Rob Gordon
- Born: William Robert Gordon 7 August 1965 (age 61) Te Awamutu, New Zealand
- Height: 1.92 m (6 ft 4 in)
- Weight: 100 kg (220 lb)
- School: Te Awamutu College
- University: University of Otago
- Notable relative: Steve Gordon (brother)

Rugby union career
- Position: Loose forward

Senior career
- Years: Team / Apps / (Points)
- 1992–95: US Colomiers
- 1995–99: Toshiba

Provincial / State sides
- Years: Team / Apps / (Points)
- 1986–87: Otago
- 1988–91: Waikato

International career
- Years: Team / Apps / (Points)
- 1990: New Zealand / 0 / (0)
- 1997–99: Japan / 17 / (20)

= Rob Gordon =

Japan international rugby union player

William Robert Gordon (born 7 August 1965) is a former New Zealand rugby union player.

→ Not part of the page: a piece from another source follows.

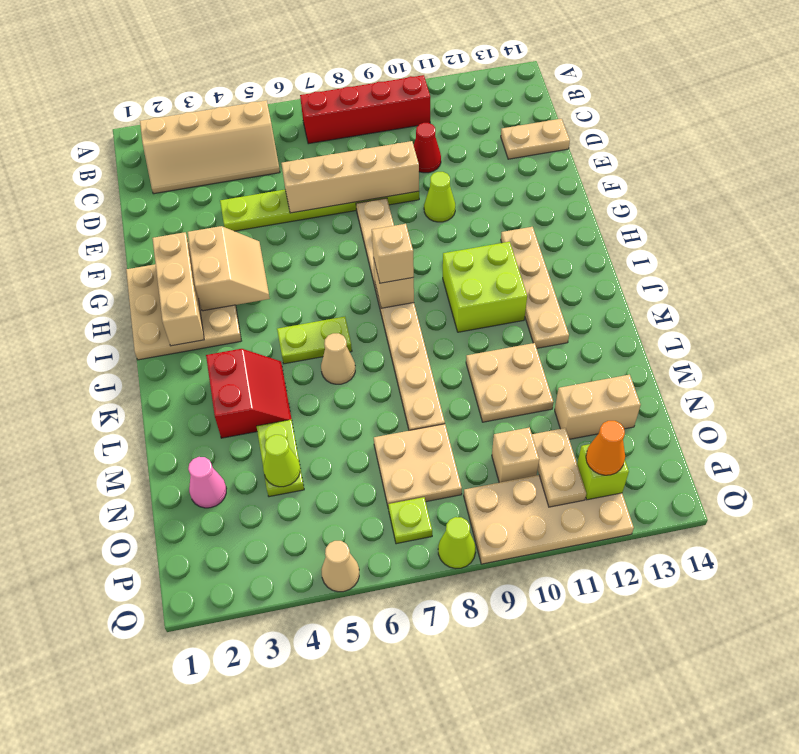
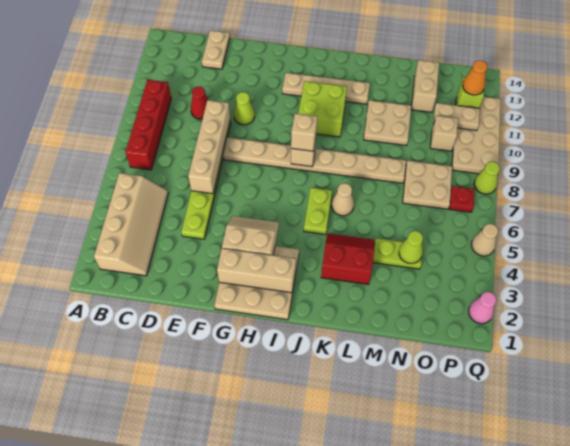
pink 1x1 cone [188,457,227,508] -> pink 1x1 cone moved to [469,292,497,324]
lime 1x1 plate [388,497,432,544] -> red 1x1 plate [449,186,474,212]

A loose forward, where he could play either blind side flanker or No. 8. Gordon represented Otago and Waikato at a provincial level. He was a member of the New Zealand national side, the All Blacks, in 1990 on the tour on France, during which he played three matches but no tests. He also appeared in a New Zealand XV in 1991 playing unofficial tests against Russia, an Australian XV and Romania. He established New Zealand and world records for the most tries (5) scored by a forward in a national championship rugby match, which still stand. Between 1997 and 1999, when working and playing rugby for Toshiba in Tokyo, Japan he played 17 test matches for Japan, including three test matches at the 1999 Rugby World Cup.